Zbigniew Boniek kontra Przemysław Czarnek. O co poszło tym razem?

Zbigniew Boniek kontra Przemysław Czarnek. O co poszło tym razem?

Zbigniew Boniek
Zbigniew Boniek Źródło:Shutterstock / Paweł Gellert
Kolejna odsłona sporu Przemysława Czarnka i Zbigniewa Bońka. Tym razem byłego już ministra edukacji i byłego szefa PZPN poróżniła dość zaskakująca sprawa.

Ministerstwo Edukacji i Nauki opublikowało raport, w którym poinformowano o programach i inicjatywach na rzecz edukacji, które podjęto w ostatnich 8 latach.

„Oto osiem lat sukcesów i osiągnięć rządów PiS w edukacji i nauce. Na 54 stronach prezentujemy wszystkie działania, dzięki którym szkoły i uczelnie wyrwane zostały z marazmu i nędzy, w jakiej ugrzęzły za czasów naszych poprzedników z PO i PSL, specjalistów od pedagogiki wstydu. 54 strony to sporo, ale trochę się tego nazbierało” – zachęcał do lektury Przemysław Czarnek, przy okazji wbijając szpilę swoim politycznym oponentom.

Zbigniew Boniek kontra Przemysław Czarnek

Byłemu już ministrowi edukacji postanowił odpowiedzieć Zbigniew Boniek. „Gratuluję i jaka to wielka strata, że od poniedziałku usiądzie pan na ławce rezerwowych.
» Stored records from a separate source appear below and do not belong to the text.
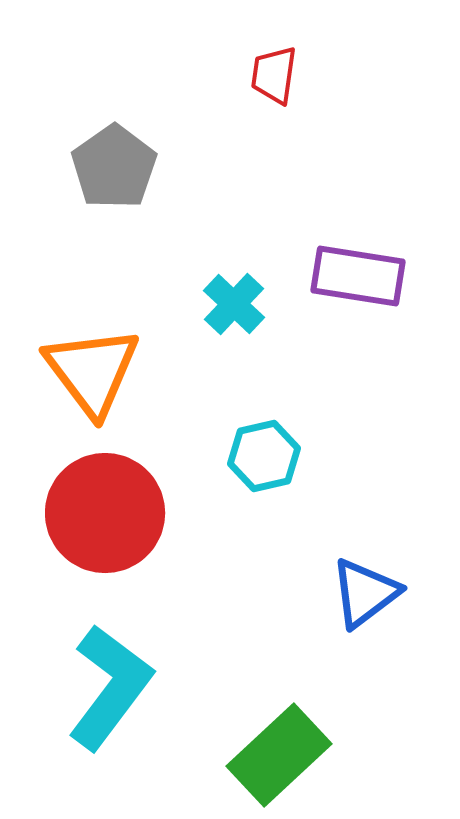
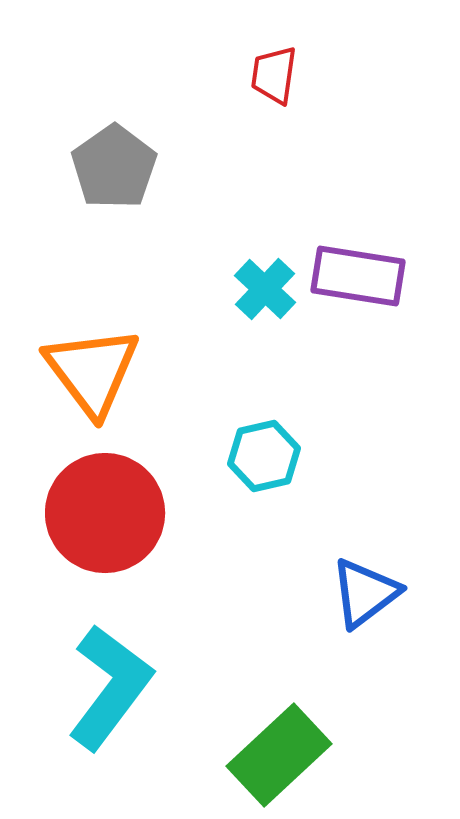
cyan cross: moved 31 px right, 15 px up
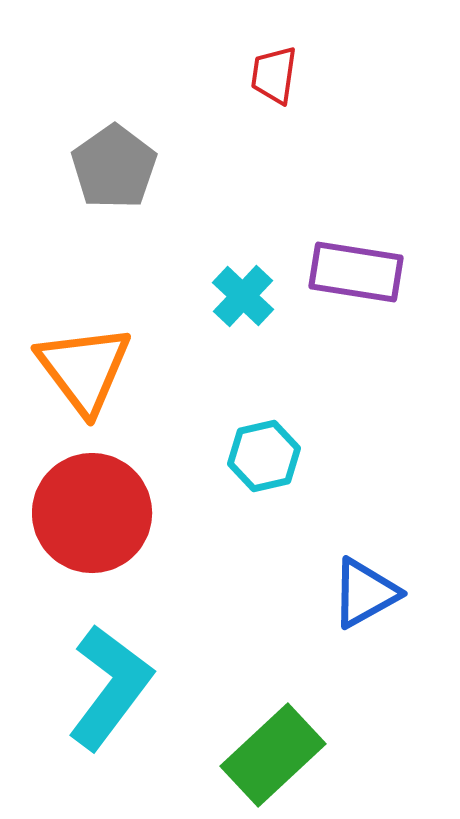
purple rectangle: moved 2 px left, 4 px up
cyan cross: moved 22 px left, 7 px down
orange triangle: moved 8 px left, 2 px up
red circle: moved 13 px left
blue triangle: rotated 8 degrees clockwise
green rectangle: moved 6 px left
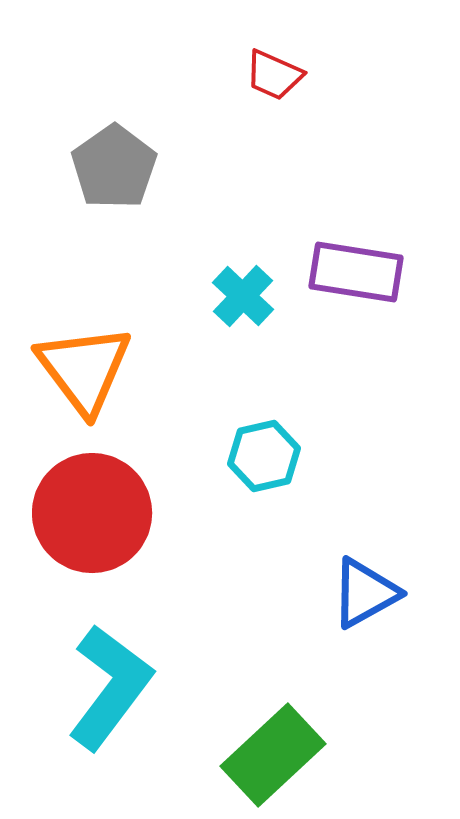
red trapezoid: rotated 74 degrees counterclockwise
Co za błąd” – kpił były reprezentant Polski w piłce nożnej.

Polityk PiS nie pozostał dłużny byłemu szefowi PZPN. „Dla tych, co o ławce rezerwowych coś tam mówią: był też taki program »Poznaj Polskę na Sportowo«, w którym wzięło udział ok. 150 tys. młodziutkich zapalonych piłkarzy. Zwiedzali Polskę, w której mieszkają i z której są dumni. Jeździli na mecze ligowe i Reprezentacji Polski” – przypomniał poseł.
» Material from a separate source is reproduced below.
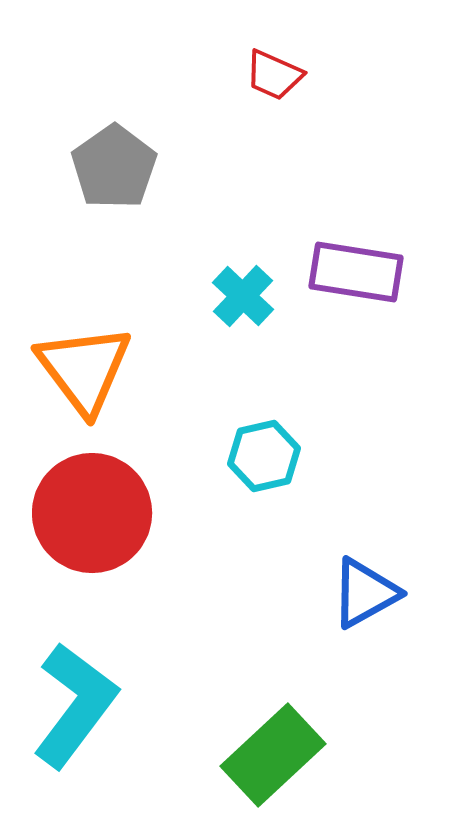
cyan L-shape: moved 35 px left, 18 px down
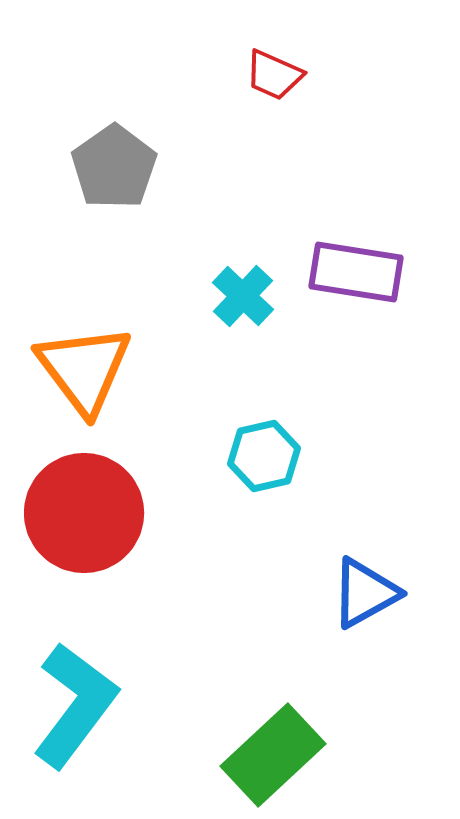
red circle: moved 8 px left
„To o jakieś 150 tys. więcej niż kiedykolwiek wcześniej zaprosił do takiego programu jakikolwiek Prezes PZPN i MEN” – dodał wypominając Zbigniewowi Bońkowi, że to on stał na czele związku w latach 2012-2021.

To nie pierwsze spięcie Bońka z Czarnkiem

Nie było to pierwsze starcie obu panów. Kilka tygodni temu Zbigniew Boniek skomentował fragment programu TVP Info, w którym Bronisław Wildstein przywitał wówczas na antenie Julię Przyłębską mówiąc, że jest „najważniejszym autorytetem prawnym w Polsce”. „Kto to jest ten gość?” – dopytywał były szef PZPN.

„A nie mówiłem, że całe pokolenie Polaków pozbawione było wiedzy o historii najnowszej? Dlatego HiT jest konieczny w szkołach. A Panu Bońkowi przekazuję przez PZPN podręcznik do HiT. Warto poczytać panie Zbigniewie” – odparł Przemysław Czarnek.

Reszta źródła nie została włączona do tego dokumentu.